Exercise objective: Retype all of the records below word for word, leaving out the pictures.

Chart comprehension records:
--------------------------------
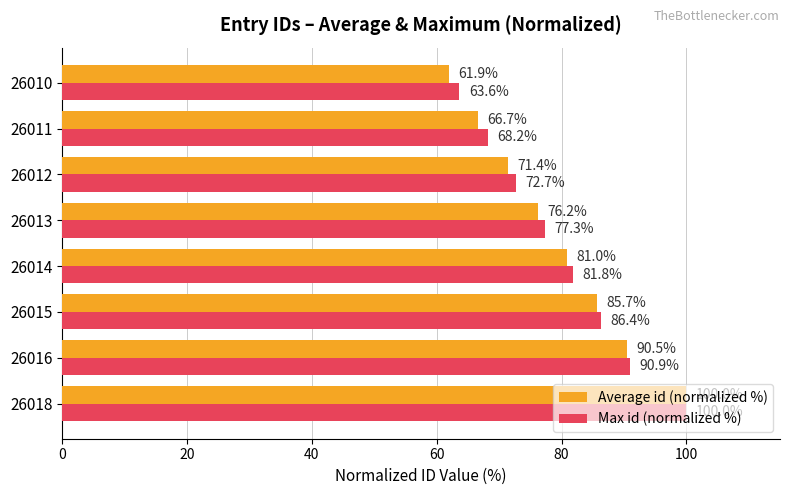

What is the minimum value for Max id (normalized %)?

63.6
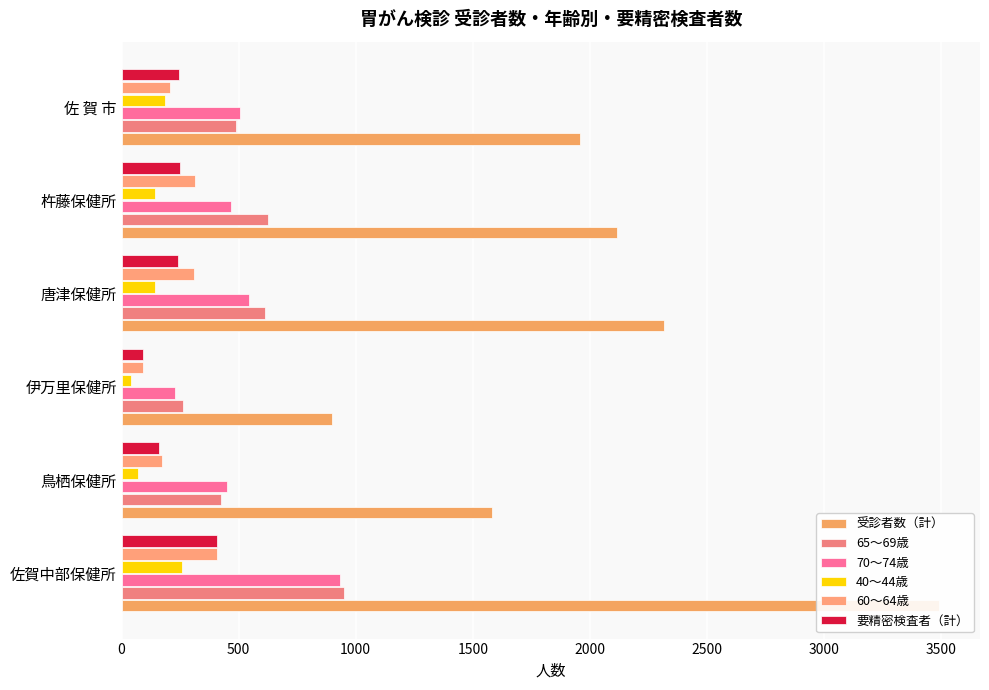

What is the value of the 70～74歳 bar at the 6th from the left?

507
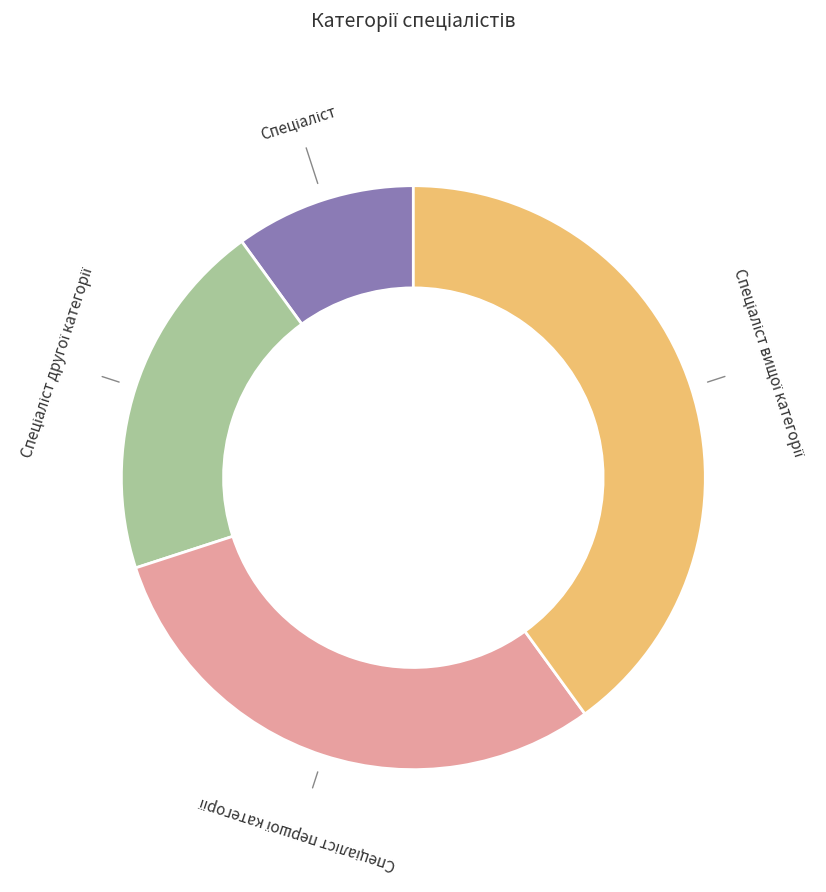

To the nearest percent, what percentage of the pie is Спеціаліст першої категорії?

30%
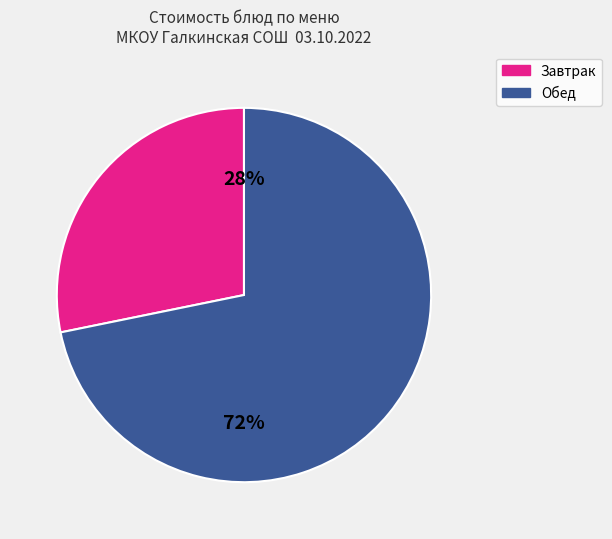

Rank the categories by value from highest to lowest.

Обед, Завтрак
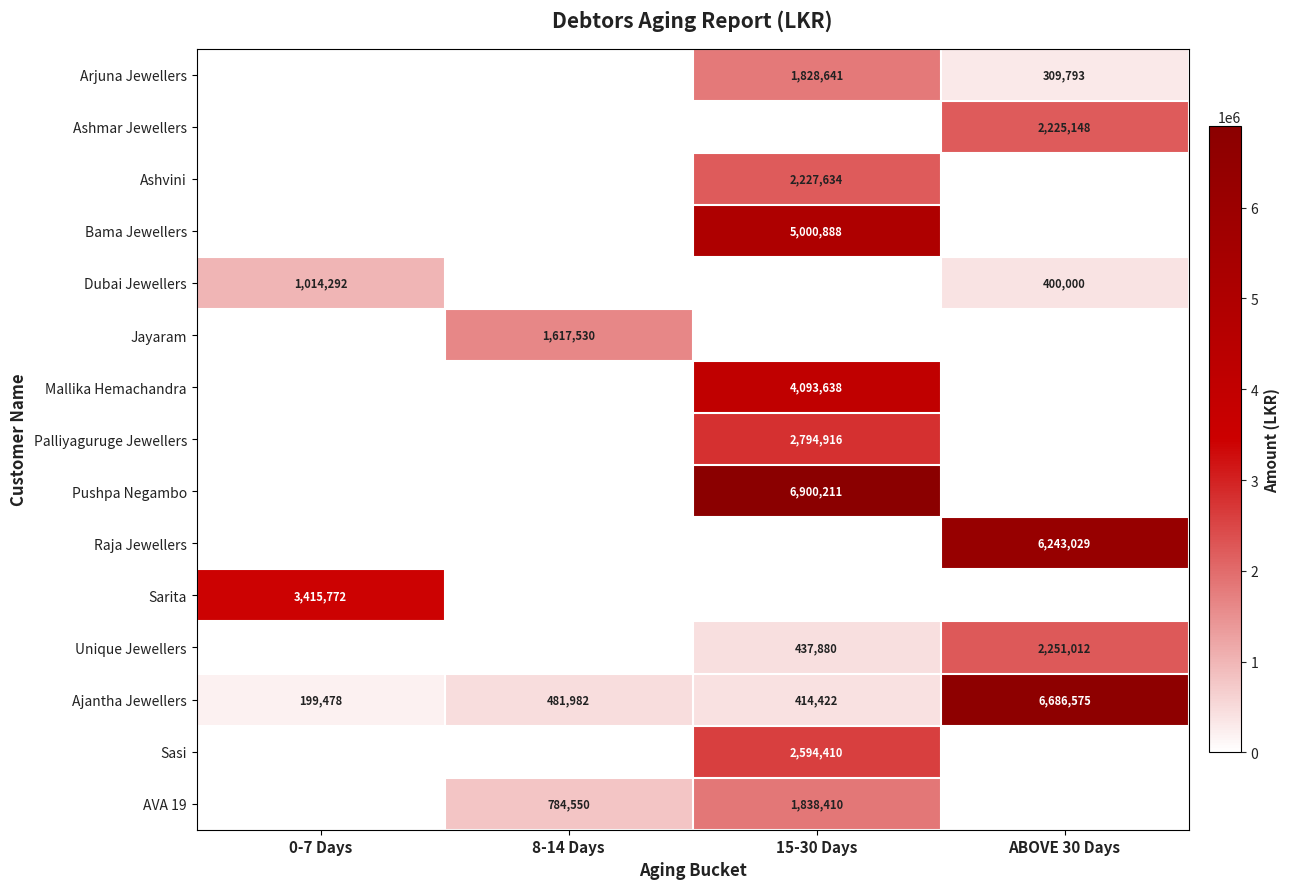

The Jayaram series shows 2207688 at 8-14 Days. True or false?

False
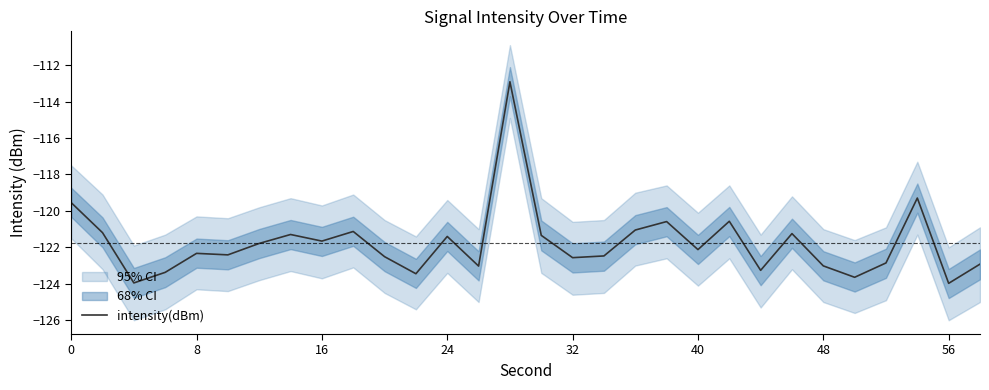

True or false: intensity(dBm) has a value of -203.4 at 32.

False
--------------------------------
Written response:
What is the minimum value for Max id (normalized %)?

63.6

What is the value of the 70～74歳 bar at the 6th from the left?

507

To the nearest percent, what percentage of the pie is Спеціаліст першої категорії?

30%

Rank the categories by value from highest to lowest.

Обед, Завтрак

The Jayaram series shows 2207688 at 8-14 Days. True or false?

False

True or false: intensity(dBm) has a value of -203.4 at 32.

False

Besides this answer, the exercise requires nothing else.